**Tareas requeridas**
(1) Indica si cada afirmación coincide con el fragmento y cita literalmente las palabras del fragmento que lo deciden: (a) Hay sectores de la sociedad que carecen de agua potable durante la pandemia. (b) Los cambios ocurrieron más despacio de lo que es posible asimilar. (c) La desconexión se apoya en una profunda interconexión.
(2) Reproduce de forma literal la parte del fragmento comprendida entre "Por otro lado, se" y "en las pantallas.", ambos incluidos.
(3) Prosigue el texto sobre la desconexión con la tierra y la desigualdad ante la pandemia a partir de su última oración.

**Fragmento**
╭──

Nuestro nivel de desconexión con la producción y distribución de lo que consumimos hace que parezca que cuasi naturalmente podemos alimentarnos por mecanismos industriales o monetarios, olvidando el hecho de que todo proviene y provendrá inicialmente de la misma tierra que no logramos cuidar y respetar. Lo paradójico es que esta desconexión está sustentada por una profunda interconexión que funciona como una gran maquinaria, cada día y a cada momento, de sectores, regiones, recursos que se eslabonan los unos a los otros para que cada persona viva – su aparente- autonomía y libertad individual. Los procesos naturales que se desenvuelven a partir de las actividades contaminantes humanas, desestabilizan estructuras del sistema económico capitalista: satisfacer la necesidad de acumulación se torna más complejo en un marco de incertidumbre ambiental.
Los desafíos implican acciones que deben ser rápidas y decisiones trascendentales que provocan impactos globales y totales. Los cambios se dieron más rápido de lo que es posible asimilar: de la figura del ciudadano formal e igualitario en lo jurídico, la realidad nos traslada a la realidad biológica escatológica atravesada por la desigualdad en las condiciones y la igualdad en la interdependencia.
Por otro lado, se evidencia el brutal abandono al que están sometidos aquellos sectores marginados de la cobertura formal. Una inmensa porción de la población sin trabajo estable, sin posibilidad de sustentar la comida, el alquiler, los servicios e impuestos, encuentra mayor vulnerabilidad frente a la pandemia, ante la cual tampoco tiene cobertura de salud. Incluso hay sectores de la sociedad que no tienen acceso al agua potable en tiempos de pandemia, mientras se difunden videos y memes sobre el lavado de manos en las pantallas.

╰──

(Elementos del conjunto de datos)

╭──

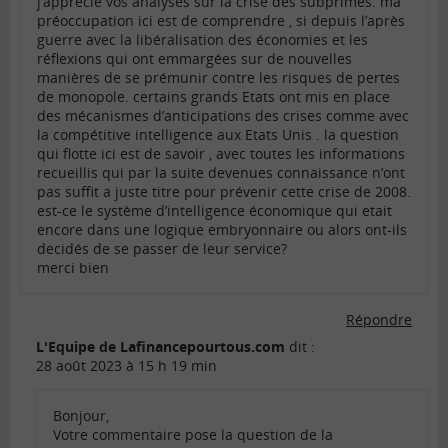
j’apprécie vos analyses sur la crise des subprimes. ma
préoccupation ici est de comprendre , si depuis l’après
guerre avec la libéralisation des économies et les
réflexions qui ont emmargées sur de nouvelles
manières de se prémunir contre les risques de pertes
de monopole. certains grands Etats ont mis en place
des mécanismes d’anticipations des crises comme avec
la compétitive intelligence aux Etats Unis . la question
qui flotte ici est de savoir , avec toutes les informations
recueillis qui par la suite devenues connaissance n’ont
pas suffit a juste titre pour prévenir cette crise de 2008.
est-ce le système d’intelligence économique qui etait
encore dans une logique embryonnaire ou alors ont-ils
decidés de se passer de leur service?
merci bien
Répondre
L'Equipe de Lafinancepourtous.com
dit :
28 août 2023 à 15 h 19 min
Bonjour,
Votre commentaire pose la question de la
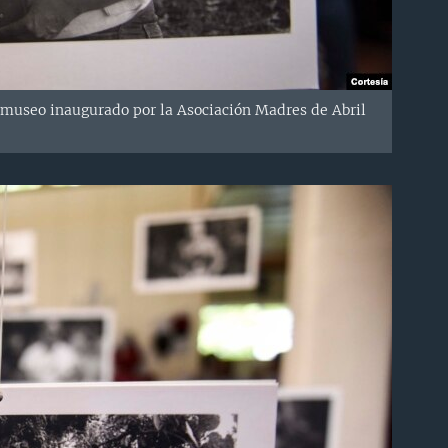
museo inaugurado por la Asociación Madres de Abril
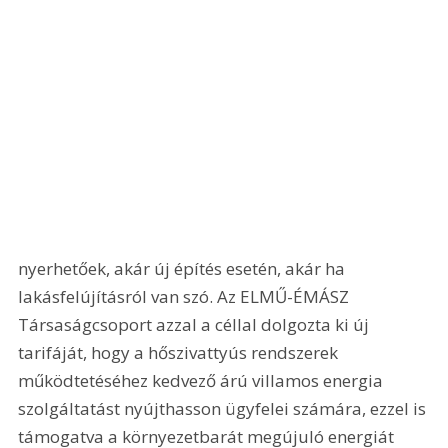
nyerhetőek, akár új építés esetén, akár ha 
lakásfelújításról van szó. Az ELMŰ-ÉMÁSZ 
Társaságcsoport azzal a céllal dolgozta ki új 
tarifáját, hogy a hőszivattyús rendszerek 
működtetéséhez kedvező árú villamos energia 
szolgáltatást nyújthasson ügyfelei számára, ezzel is 
támogatva a környezetbarát megújuló energiát 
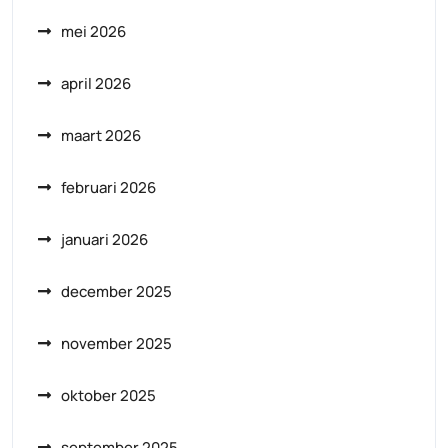
mei 2026
april 2026
maart 2026
februari 2026
januari 2026
december 2025
november 2025
oktober 2025
september 2025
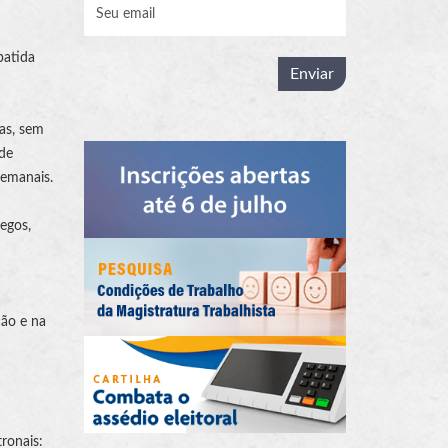
batida
as, sem
 de
semanais.
egos,
ção e na
ronais:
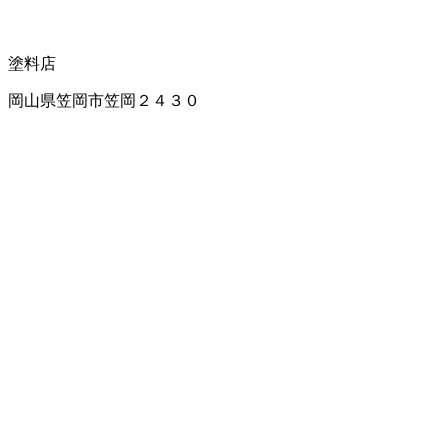
塗料店
岡山県笠岡市笠岡２４３０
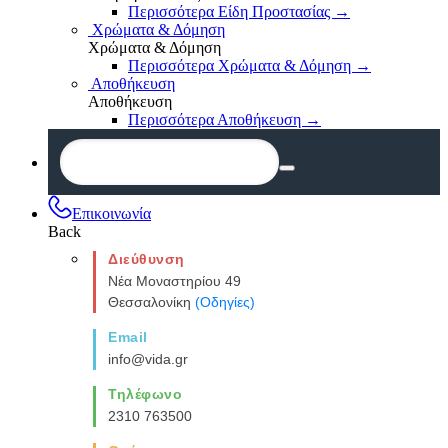
Περισσότερα Είδη Προστασίας
→
Χρώματα & Δόμηση
Χρώματα & Δόμηση
Περισσότερα Χρώματα & Δόμηση
→
Αποθήκευση
Αποθήκευση
Περισσότερα Αποθήκευση
→
Επικοινωνία
Back
Διεύθυνση
Νέα Μοναστηρίου 49
Θεσσαλονίκη
(Οδηγίες)
Email
info@vida.gr
Τηλέφωνο
2310 763500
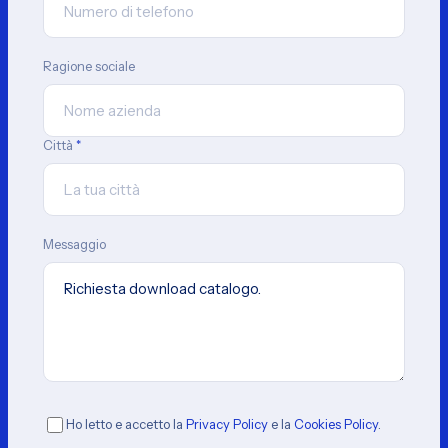
Ragione sociale
Città
*
Messaggio
Ho letto e accetto la
Privacy Policy
e la
Cookies Policy
.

╰──

**Respuestas escritas**
(1)
(a) Sí: «Incluso hay sectores de la sociedad que no tienen acceso al agua potable en tiempos de pandemia».
(b) No: «Los cambios se dieron más rápido de lo que es posible asimilar».
(c) Sí: «esta desconexión está sustentada por una profunda interconexión».

(2)
Por otro lado, se evidencia el brutal abandono al que están sometidos aquellos sectores marginados de la cobertura formal. Una inmensa porción de la población sin trabajo estable, sin posibilidad de sustentar la comida, el alquiler, los servicios e impuestos, encuentra mayor vulnerabilidad frente a la pandemia, ante la cual tampoco tiene cobertura de salud. Incluso hay sectores de la sociedad que no tienen acceso al agua potable en tiempos de pandemia, mientras se difunden videos y memes sobre el lavado de manos en las pantallas.

(3)
Las profesiones de la salud y servicios básicos cuentan con la obligación -casi hasta moral y legal- de ocupar los lugares de trabajo poniendo en riesgo su salud, para contener la expansión del virus y evitar el desabastecimiento.
Mientras tanto, crece una sensación de totalización del mundo; más allá de las medidas nacionales, de las diferencias económicas, o las diferencias sociales, de repente todos y todas somos mundo-pandemia. Todos y todas estamos en riesgo, por primera vez, frente a un fenómeno global difícil de delimitar según fronteras políticas. Paradójicamente frente a esta situación en que todas nuestras acciones implican un riesgo propio y para los otros, sólo podemos contribuir con aislamiento social.
Es una oportunidad para que cada quien pueda observar qué nos espeja esa indignación, respecto de lo que nosotros y nosotras mismas reproducimos y perpetuamos, sobre aquello que nuestros hábitos no están respetando, esas sutilezas internas que configuran, claro, una determinada estructuración del mundo. Si bien es cierto que no hay salida individual, la responsabilidad es compartida y el proceso de deconstrucción y sanación interna debiera ser un ritual que abone ese accionar político y colectivo.